[Estratto]

E’ morto Giuseppe Panella, nostro amico e collaboratore di lunga data, intellettuale acutissimo e soprattutto amico generoso. Lo ricordiamo con uno degli ultimi articoli usciti sul Grandevetro. Addio, Giuseppe.
MARX PROSSIMO MIO. Evoluzioni del marxismo contemporaneo
1.
La lunga storia del movimento operaio, delle sue lotte e delle sue battaglie per l’emancipazione è sempre stata costellata, oltre che da sconfitte (troppe) e da vittorie (troppo poche), da periodici ritorni a Marx e alla sua corretta interpretazione teorica e pratica. Per spiegare meglio quanto ho affermato prima, basterà guardare alle vicende del marxismo italiano. Nel primo dopoguerra, predominò l’immagine del “padre” dello storicismo assoluto che veniva attribuita a Gramsci sulla scia della pubblicazione dell’edizione Togliatti-Platone dei Quaderni del carcere.

[/Estratto]
[Materiale di partenza]

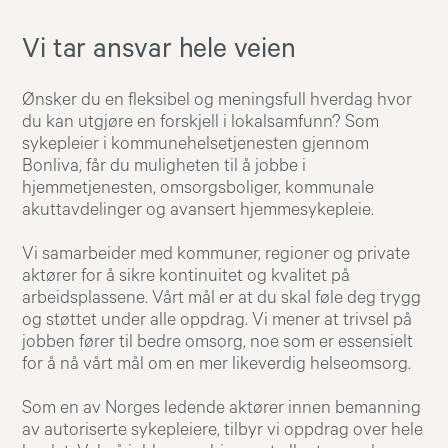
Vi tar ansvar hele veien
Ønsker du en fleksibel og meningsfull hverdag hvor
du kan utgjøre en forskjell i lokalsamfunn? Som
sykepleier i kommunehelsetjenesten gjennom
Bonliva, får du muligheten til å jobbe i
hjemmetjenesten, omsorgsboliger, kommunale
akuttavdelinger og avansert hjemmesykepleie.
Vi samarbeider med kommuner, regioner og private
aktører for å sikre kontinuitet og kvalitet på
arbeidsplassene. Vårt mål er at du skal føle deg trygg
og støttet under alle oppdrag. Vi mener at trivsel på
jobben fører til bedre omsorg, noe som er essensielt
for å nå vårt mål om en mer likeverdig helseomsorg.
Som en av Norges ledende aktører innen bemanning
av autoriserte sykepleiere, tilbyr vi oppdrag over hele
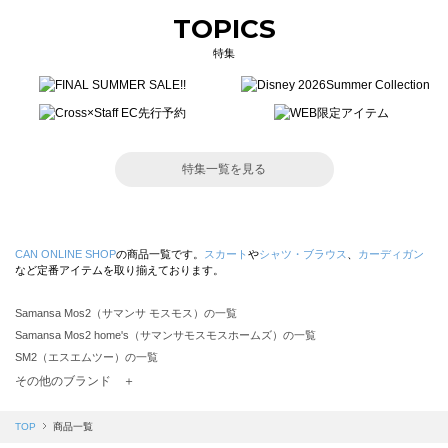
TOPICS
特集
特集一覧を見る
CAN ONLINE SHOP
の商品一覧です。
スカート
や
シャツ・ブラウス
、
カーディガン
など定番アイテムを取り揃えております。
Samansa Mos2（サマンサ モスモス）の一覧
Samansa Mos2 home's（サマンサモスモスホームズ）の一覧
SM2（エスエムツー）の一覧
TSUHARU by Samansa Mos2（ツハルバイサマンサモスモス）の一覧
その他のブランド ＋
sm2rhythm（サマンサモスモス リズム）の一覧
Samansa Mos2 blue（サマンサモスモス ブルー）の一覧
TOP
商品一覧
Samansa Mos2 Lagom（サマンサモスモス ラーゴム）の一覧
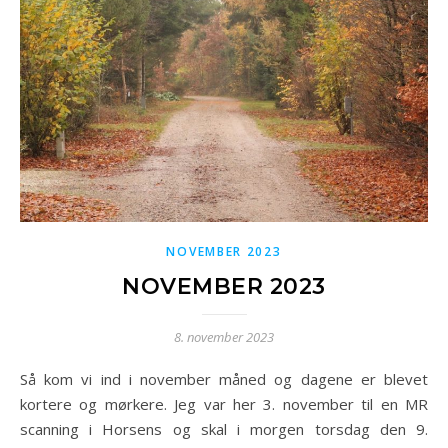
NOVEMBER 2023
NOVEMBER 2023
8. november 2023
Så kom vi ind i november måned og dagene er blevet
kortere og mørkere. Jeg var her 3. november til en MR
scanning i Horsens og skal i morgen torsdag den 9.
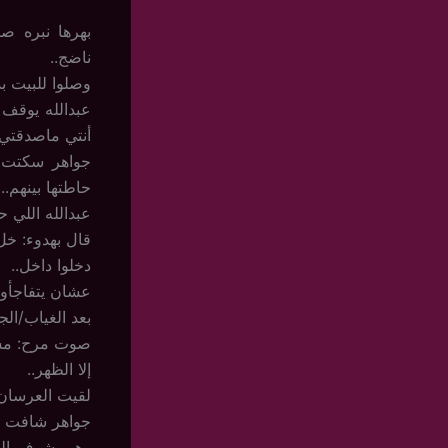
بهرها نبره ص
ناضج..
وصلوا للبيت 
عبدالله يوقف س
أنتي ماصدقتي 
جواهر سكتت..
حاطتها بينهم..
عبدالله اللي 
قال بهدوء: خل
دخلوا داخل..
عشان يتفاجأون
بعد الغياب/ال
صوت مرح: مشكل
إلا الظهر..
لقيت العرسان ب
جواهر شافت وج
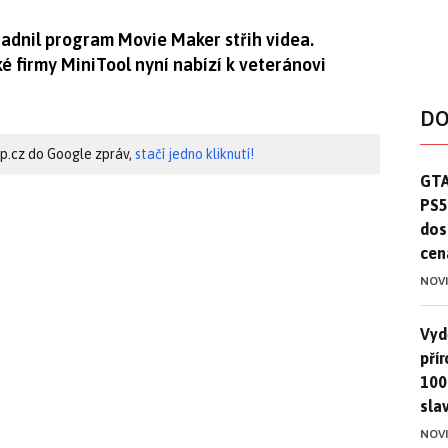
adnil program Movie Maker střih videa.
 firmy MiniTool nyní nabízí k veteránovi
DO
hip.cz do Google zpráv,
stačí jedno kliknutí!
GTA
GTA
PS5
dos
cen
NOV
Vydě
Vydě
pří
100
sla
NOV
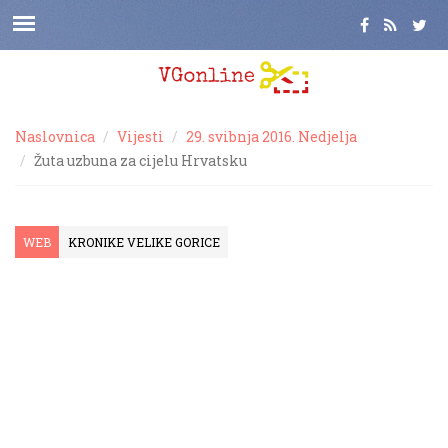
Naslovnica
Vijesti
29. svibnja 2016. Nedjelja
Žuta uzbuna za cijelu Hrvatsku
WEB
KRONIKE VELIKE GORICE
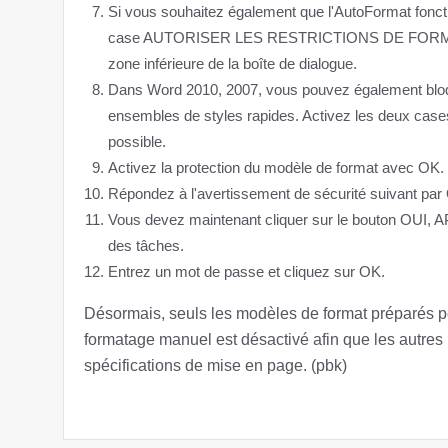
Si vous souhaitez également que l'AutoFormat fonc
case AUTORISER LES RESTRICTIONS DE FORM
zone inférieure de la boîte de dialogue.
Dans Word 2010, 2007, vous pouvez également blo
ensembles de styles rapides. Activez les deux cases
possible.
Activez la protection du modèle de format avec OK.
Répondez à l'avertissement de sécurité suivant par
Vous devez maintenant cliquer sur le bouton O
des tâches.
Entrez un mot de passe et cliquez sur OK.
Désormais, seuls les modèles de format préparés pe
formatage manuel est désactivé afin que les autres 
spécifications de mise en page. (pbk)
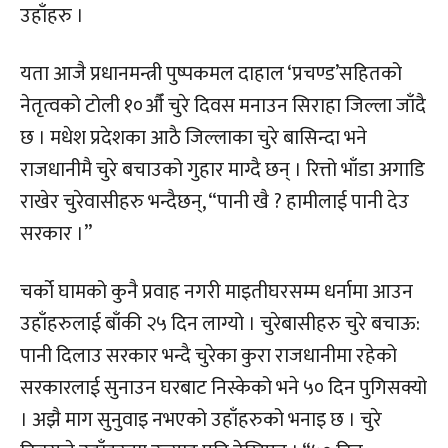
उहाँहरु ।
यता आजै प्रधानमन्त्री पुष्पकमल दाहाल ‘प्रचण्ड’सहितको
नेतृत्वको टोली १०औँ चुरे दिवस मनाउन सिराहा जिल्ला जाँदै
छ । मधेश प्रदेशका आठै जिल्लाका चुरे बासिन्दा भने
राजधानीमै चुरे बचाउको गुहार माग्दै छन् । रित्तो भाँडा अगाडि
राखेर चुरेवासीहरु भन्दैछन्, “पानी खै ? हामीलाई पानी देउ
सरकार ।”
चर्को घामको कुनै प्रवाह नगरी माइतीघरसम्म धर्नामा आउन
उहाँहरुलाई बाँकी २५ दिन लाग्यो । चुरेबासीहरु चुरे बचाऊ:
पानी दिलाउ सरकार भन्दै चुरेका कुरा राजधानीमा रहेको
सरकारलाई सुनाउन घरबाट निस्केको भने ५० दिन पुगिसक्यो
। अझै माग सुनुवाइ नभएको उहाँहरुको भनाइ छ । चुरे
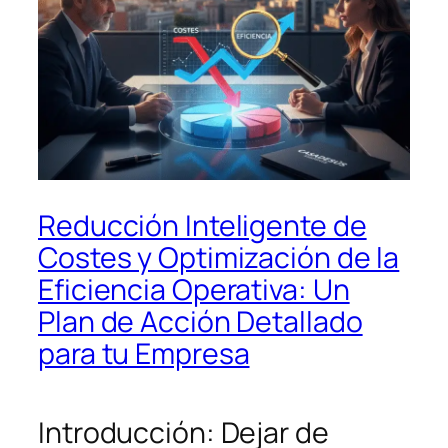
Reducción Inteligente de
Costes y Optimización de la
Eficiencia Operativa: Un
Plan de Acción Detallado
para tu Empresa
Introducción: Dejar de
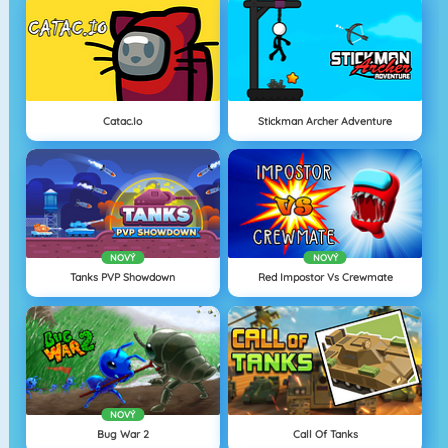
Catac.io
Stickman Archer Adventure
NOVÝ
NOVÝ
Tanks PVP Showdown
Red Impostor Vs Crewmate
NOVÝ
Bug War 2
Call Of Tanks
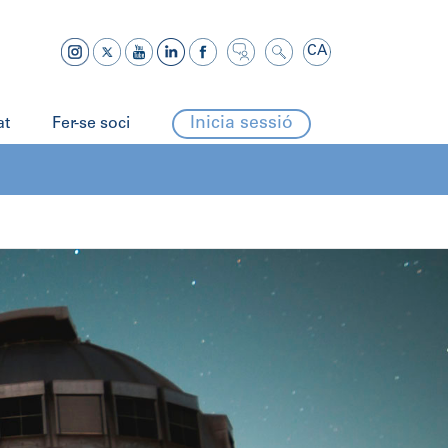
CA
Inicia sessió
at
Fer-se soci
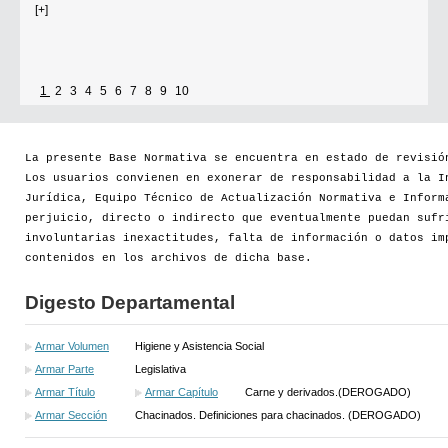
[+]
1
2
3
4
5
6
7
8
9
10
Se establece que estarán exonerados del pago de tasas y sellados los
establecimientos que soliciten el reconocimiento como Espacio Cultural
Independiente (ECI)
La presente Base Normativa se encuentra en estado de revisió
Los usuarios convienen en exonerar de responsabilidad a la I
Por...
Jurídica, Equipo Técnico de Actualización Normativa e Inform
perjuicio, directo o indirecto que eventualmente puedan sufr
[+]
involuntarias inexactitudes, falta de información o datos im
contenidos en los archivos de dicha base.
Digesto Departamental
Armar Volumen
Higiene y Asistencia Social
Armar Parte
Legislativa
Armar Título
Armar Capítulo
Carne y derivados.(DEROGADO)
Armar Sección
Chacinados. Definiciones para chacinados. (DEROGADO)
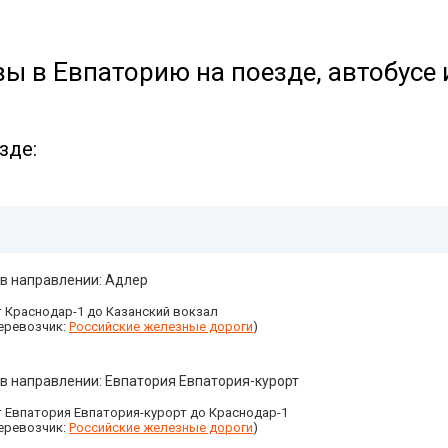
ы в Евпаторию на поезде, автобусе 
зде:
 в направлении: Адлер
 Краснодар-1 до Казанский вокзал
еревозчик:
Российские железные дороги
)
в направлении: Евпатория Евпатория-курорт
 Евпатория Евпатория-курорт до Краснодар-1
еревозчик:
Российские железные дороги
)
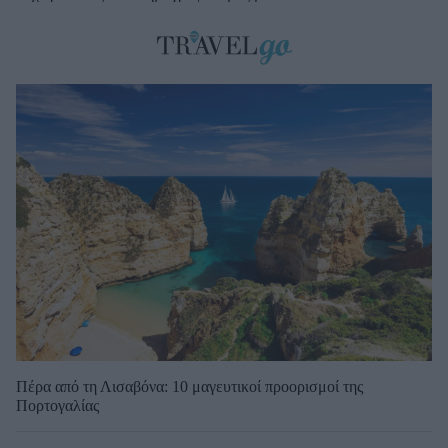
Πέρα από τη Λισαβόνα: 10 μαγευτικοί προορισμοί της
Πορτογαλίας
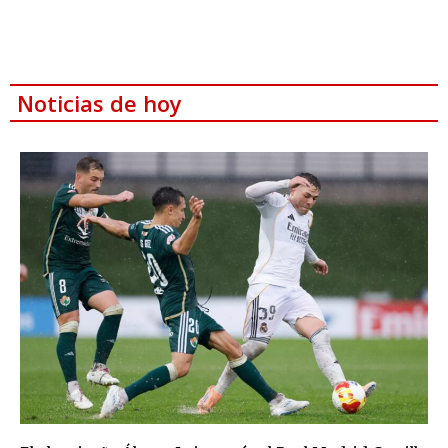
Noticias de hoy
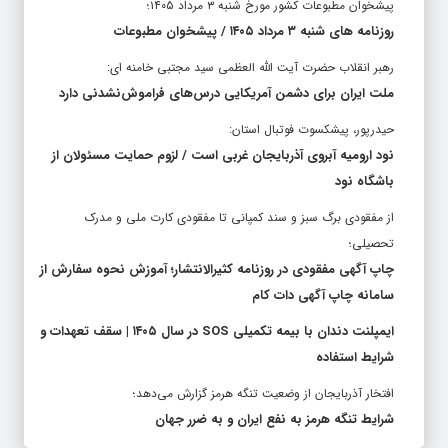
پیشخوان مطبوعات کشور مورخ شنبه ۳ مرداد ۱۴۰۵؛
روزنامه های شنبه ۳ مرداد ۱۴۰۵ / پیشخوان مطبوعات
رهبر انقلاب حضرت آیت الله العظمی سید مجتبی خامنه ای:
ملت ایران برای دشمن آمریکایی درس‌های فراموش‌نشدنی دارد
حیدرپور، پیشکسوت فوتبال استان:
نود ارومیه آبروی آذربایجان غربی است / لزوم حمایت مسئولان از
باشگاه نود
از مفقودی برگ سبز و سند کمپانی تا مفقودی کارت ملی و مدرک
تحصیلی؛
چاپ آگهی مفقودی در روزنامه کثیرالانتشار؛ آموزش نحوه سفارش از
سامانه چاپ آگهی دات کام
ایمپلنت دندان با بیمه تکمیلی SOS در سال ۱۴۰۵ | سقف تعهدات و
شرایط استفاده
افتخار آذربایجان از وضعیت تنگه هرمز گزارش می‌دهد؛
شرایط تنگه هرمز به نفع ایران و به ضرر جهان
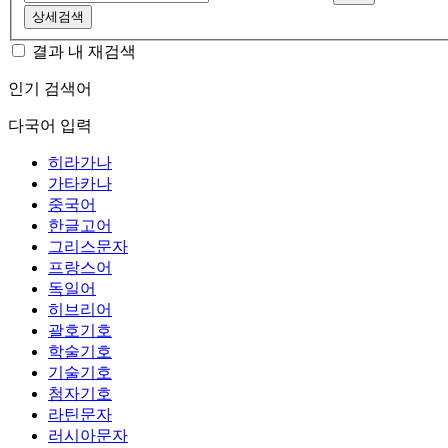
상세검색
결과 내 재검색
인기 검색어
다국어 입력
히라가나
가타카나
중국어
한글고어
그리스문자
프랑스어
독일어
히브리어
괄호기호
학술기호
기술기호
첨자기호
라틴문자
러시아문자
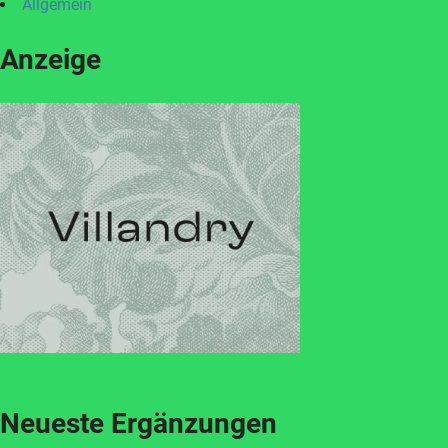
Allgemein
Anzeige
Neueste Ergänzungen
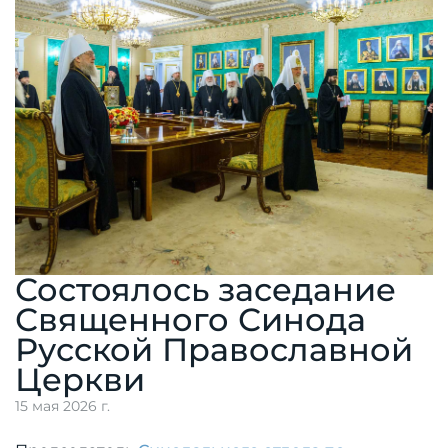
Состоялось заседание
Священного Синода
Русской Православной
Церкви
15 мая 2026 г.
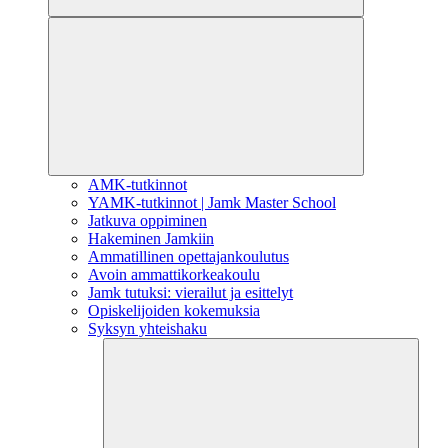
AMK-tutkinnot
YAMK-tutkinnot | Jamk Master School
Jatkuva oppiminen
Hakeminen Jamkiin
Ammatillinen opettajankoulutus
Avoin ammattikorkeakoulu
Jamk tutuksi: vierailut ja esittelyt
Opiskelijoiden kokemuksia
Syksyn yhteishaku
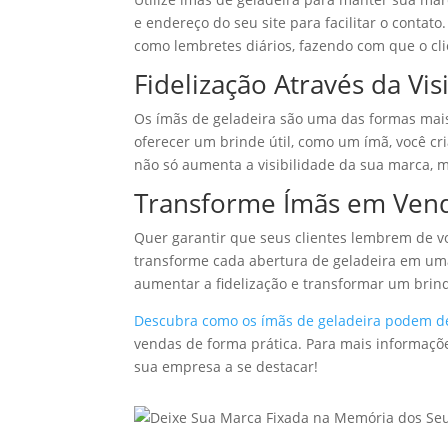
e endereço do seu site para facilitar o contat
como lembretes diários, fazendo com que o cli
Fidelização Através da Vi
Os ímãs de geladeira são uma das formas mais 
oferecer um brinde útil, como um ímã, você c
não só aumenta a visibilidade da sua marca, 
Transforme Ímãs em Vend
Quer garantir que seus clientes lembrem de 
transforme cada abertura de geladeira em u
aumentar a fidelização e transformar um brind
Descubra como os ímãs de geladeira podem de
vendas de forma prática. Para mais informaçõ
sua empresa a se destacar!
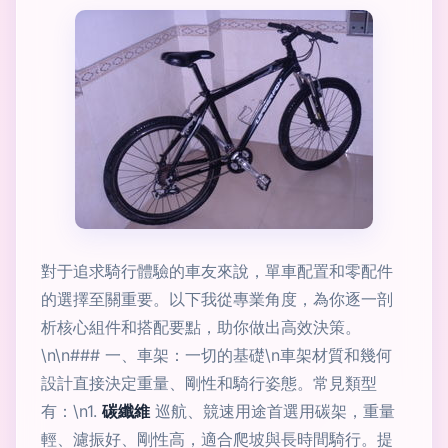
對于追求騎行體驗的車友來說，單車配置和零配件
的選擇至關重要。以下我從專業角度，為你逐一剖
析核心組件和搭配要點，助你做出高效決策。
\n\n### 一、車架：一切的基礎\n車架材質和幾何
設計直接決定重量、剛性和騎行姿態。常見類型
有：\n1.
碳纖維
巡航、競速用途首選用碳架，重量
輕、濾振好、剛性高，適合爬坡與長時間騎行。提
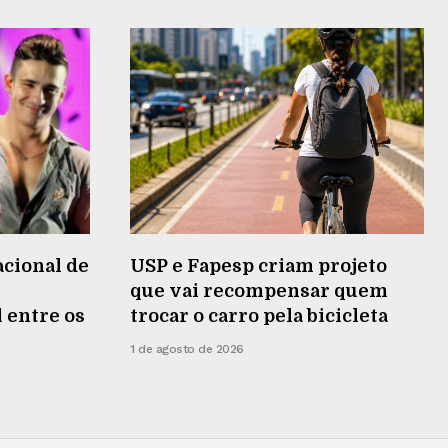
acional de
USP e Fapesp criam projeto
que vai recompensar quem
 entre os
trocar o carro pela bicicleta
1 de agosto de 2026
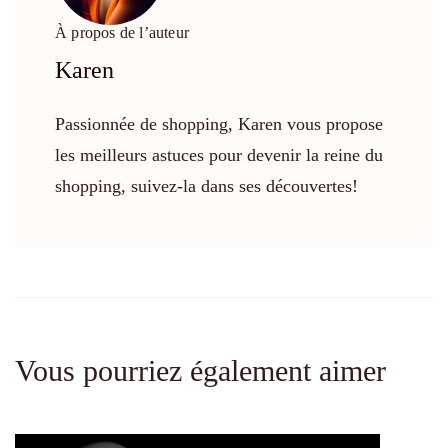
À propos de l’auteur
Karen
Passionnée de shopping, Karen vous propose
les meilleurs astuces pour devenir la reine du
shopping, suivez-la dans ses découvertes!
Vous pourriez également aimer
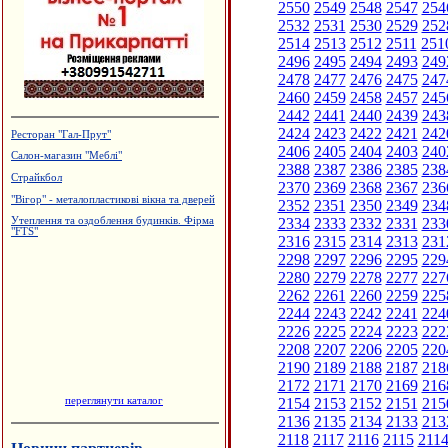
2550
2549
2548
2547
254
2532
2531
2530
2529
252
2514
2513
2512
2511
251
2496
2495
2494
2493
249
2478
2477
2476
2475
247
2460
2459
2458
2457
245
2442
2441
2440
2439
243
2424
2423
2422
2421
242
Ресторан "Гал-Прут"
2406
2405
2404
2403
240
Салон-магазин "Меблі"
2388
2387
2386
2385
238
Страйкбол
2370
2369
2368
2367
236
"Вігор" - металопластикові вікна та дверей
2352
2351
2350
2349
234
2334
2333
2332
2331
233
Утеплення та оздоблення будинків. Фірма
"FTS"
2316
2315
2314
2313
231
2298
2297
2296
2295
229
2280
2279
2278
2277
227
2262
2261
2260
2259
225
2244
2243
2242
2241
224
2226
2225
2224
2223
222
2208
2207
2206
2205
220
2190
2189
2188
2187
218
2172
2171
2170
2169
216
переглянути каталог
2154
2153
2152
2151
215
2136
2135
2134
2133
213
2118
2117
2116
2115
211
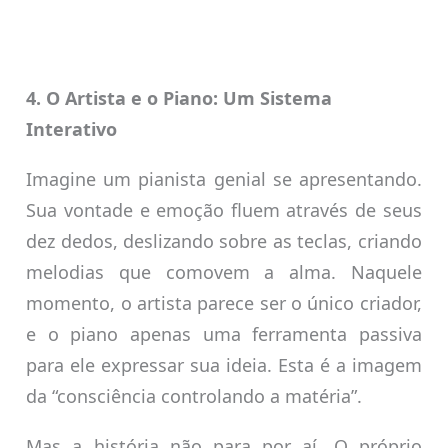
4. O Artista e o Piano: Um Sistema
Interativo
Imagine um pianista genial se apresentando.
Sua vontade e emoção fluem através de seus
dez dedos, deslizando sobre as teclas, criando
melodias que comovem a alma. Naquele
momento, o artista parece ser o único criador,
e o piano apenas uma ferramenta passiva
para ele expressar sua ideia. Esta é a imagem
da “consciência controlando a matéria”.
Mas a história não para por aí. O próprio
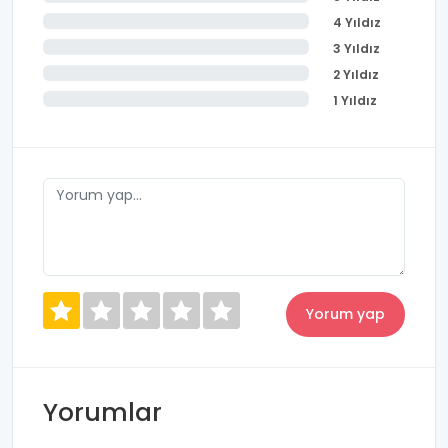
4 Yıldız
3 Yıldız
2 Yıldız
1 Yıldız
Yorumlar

[/Materiale di partenza]

▶ **Domande**:
(1) Rispondi a queste domande sul brano dedicato a Giuseppe Panella e al marxismo:
(a) Con quale tipo di contributo il giornale ricorda Giuseppe Panella?
(b) A chi veniva attribuita, nel primo dopoguerra, l'immagine del "padre" dello storicismo assoluto?
(c) Quale edizione dei Quaderni del carcere viene citata?
(2) Riporta testualmente le righe dei record dall'inizio fino a quella che contiene "for å nå vårt", inclusa. Lascia fuori le immagini.
Il brano e i record non hanno alcun legame tra loro.

▶ **Risposte per punto**:
(1)
(a) Con uno degli ultimi articoli usciti sul Grandevetro.
(b) A Gramsci.
(c) L'edizione Togliatti-Platone.

(2)
Vi tar ansvar hele veien
Ønsker du en fleksibel og meningsfull hverdag hvor
du kan utgjøre en forskjell i lokalsamfunn? Som
sykepleier i kommunehelsetjenesten gjennom
Bonliva, får du muligheten til å jobbe i
hjemmetjenesten, omsorgsboliger, kommunale
akuttavdelinger og avansert hjemmesykepleie.
Vi samarbeider med kommuner, regioner og private
aktører for å sikre kontinuitet og kvalitet på
arbeidsplassene. Vårt mål er at du skal føle deg trygg
og støttet under alle oppdrag. Vi mener at trivsel på
jobben fører til bedre omsorg, noe som er essensielt
for å nå vårt mål om en mer likeverdig helseomsorg.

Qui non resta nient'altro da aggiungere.